O jornal DCI lembra que a Comissão de Constituição, Justiça e Cidadania do Senado Federal sabatina os desembargadores Marco Aurélio Gastaldi Buzzi e Marco Aurélio Bellizze Oliveira, indicados pela presidente Dilma Rousseff, para ocupar os cargos de ministros do Superior Tribunal de Justiça. Depois disso, os nomes são levados ao plenário do Senado. A forma como a lista foi elaborada deve ser debatida no Senado, como noticiou a ConJur.
Muitos atrasos
Os atrasos são comuns no Judiciário, noticia o jornal Valor Econômico. Mas são maiores na área trabalhista, devido ao número crescente de audiências. Os juízes têm uma elevada carga de trabalho e muitos não conseguem se organizar, segundo advogados. A Justiça do Trabalho conta com apenas 1,7 magistrado, em média, para cada grupo de 100 mil habitantes.
Pela pontualidade
Segundo o jornal Valor Econômico, atendendo a reclamações de advogados, o presidente da Ordem dos Advogados do Brasil, Ophir Cavalcante, enviou em março um ofício à Corregedoria-Geral da Justiça do Trabalho com propostas para tentar solucionar o problema de demora nas audiências. A entidade propôs que os casos fossem marcados de 15 em 15 minutos e pudessem ser adiados se os atrasos fossem superiores a uma hora, em caso de requerimento das partes e advogados. Para a Corregedoria, no entanto, não seria possível editar normas a respeito.
Alternativa aos abrigos
De acordo com o jornal O Estado de S. Paulo, para retirar moradores de rua do centro de São Paulo, além usar os abrigos, o poder público tem encaminhado boa parte deles para prisões. Estudo da Pastoral Carcerária em parceria com o Instituto Terra Trabalho e Cidadania aponta que 27% dos presos do Centro de Detenção Provisória de Pinheiros I, na zona oeste da capital, morava na rua ao ser detido. A unidade, feita para 520 pessoas, tem atualmente 1.282 presos.
Entrada de mulas
O tráfico internacional de drogas está na origem de quase todas as detenções de portugueses no Brasil, segundo o grupo de trabalho da Defensoria Pública da União que acompanha a situação dos presos estrangeiros no país. A maioria dos prisioneiros portugueses no Brasil foram apanhados em flagrante quando atuavam como correios de droga, ou "mulas", na linguagem brasileira, conta o jornal Estado de Minas.
Diferenças de salário
Reportagem do jornal Correio Braziliense faz uma radiografia da folha de pessoal de quatro tribunais e da Justiça Federal no Distrito Federal. De acordo com a pesquisa, há um abismo salarial entre os funcionários do Judiciário que executam a mesma função, além de uma grande quantidade de remunerações elevadas.
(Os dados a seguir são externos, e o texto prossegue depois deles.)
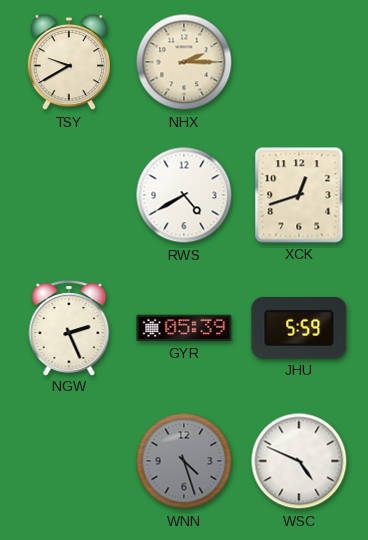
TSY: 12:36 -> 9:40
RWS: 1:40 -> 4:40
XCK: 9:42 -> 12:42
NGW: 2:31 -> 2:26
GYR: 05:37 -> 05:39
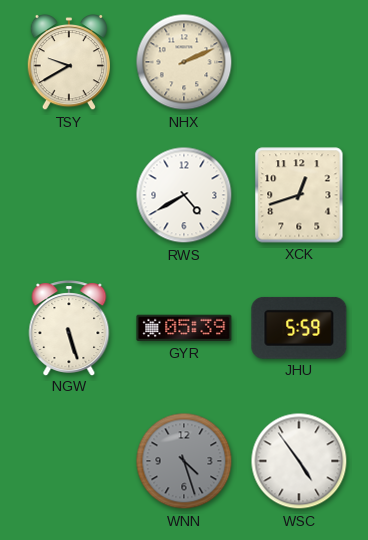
NHX: 2:15 -> 2:11
NGW: 2:26 -> 5:27
WSC: 4:49 -> 4:54
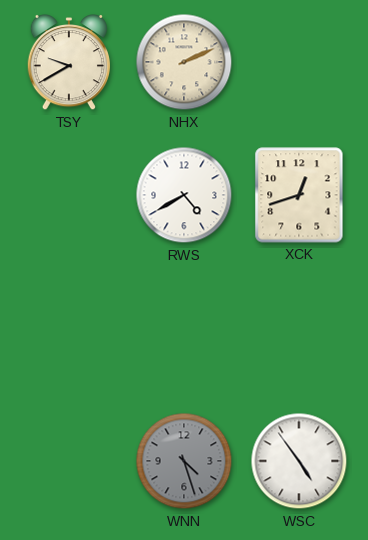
NGW: 5:27 -> none
GYR: 05:39 -> none
JHU: 5:59 -> none
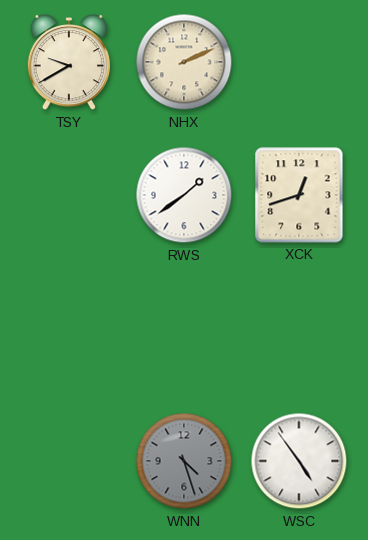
RWS: 4:40 -> 1:39
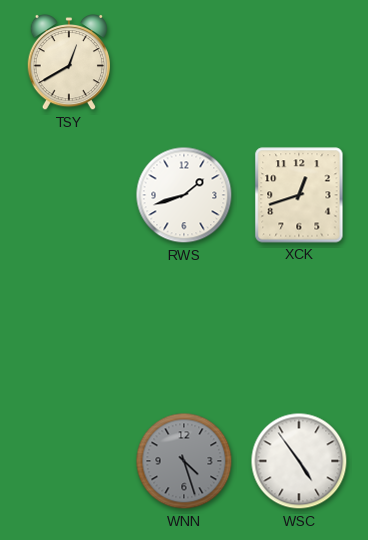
TSY: 9:40 -> 12:40
NHX: 2:11 -> none
RWS: 1:39 -> 1:42
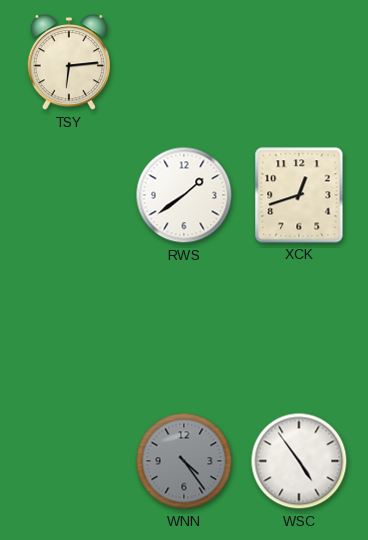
TSY: 12:40 -> 6:14
RWS: 1:42 -> 1:39
WNN: 4:27 -> 4:24
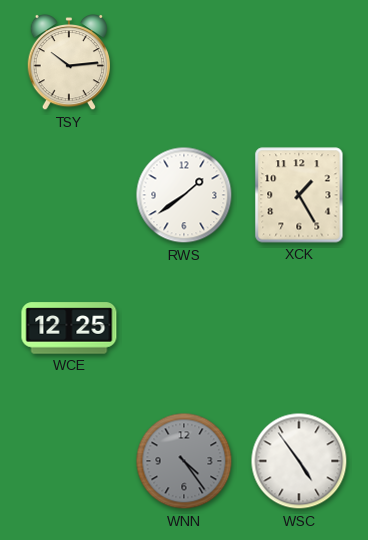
TSY: 6:14 -> 10:14
XCK: 12:42 -> 1:25
WCE: none -> 12:25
Dezenas de analistas, de nível superior, e técnicos, de nível médio, com salários acima de R$ 22 mil, ganhando mais que magistrados, cujo vencimento vai de R$ 21,7 mil (juiz substituto) a R$ 22,9 mil (titular), e ministros do Supremo Tribunal Federal, que recebem R$ 26.713.
Mudança positiva
Em entrevista ao jornal Folha de S.Paulo, o advogado criminalista Alberto Zacharias Toron diz que a legislação que alterou o Código do Processo Penal é positiva ao criar alternativas à prisão. “O Estado pode não ter hoje condições de fazer um controle dessas medidas, como não tinha no início do Código Penal controle de medidas como a prestação de serviço à comunidade”, disse.
Pautas importantes
O jornal Estado de Minas noticia que o Supremo Tribunal Federal não terá alívio nas pautas polêmicas neste segundo semestre. A permissão para aborto de anencéfalos, definição de cotas por critérios raciais, ocupação de terras remanescentes de quilombos e a votação do julgamento dos envolvidos no escândalo do mensalão estão entre os temas que devem ser levados para discussão na Suprema Corte até o fim do ano.
Não incide
Como informa o jornal DCI, o Tribunal Superior do Trabalho decidiu que uma contadora não descontará Imposto de Renda sobre a indenização por danos morais de R$ 15 mil que tem a receber da Companhia Brasileira de Bebidas (AmBev). O órgão entendeu que esse tipo de indenização não constitui acréscimo patrimonial e sobre ela não incide Imposto de Renda. A 3ª Turma negou o apelo da União.
COLUNAS
Quadro de Portinari
De acordo com a coluna “Ancelo Gois”, do jornal O Globo, “foi a leilão judicial, sexta, um quadro de 1942, sem título, de Candido Portinari, que pertencia ao espólio da família Tochikatu Oshina. O lance inicial foi de R$ 950 mil. Mas foi arrematado por R$ 1,65 milhão pelo construtor paulista Meyer Nigri, dono da Tecnisa”.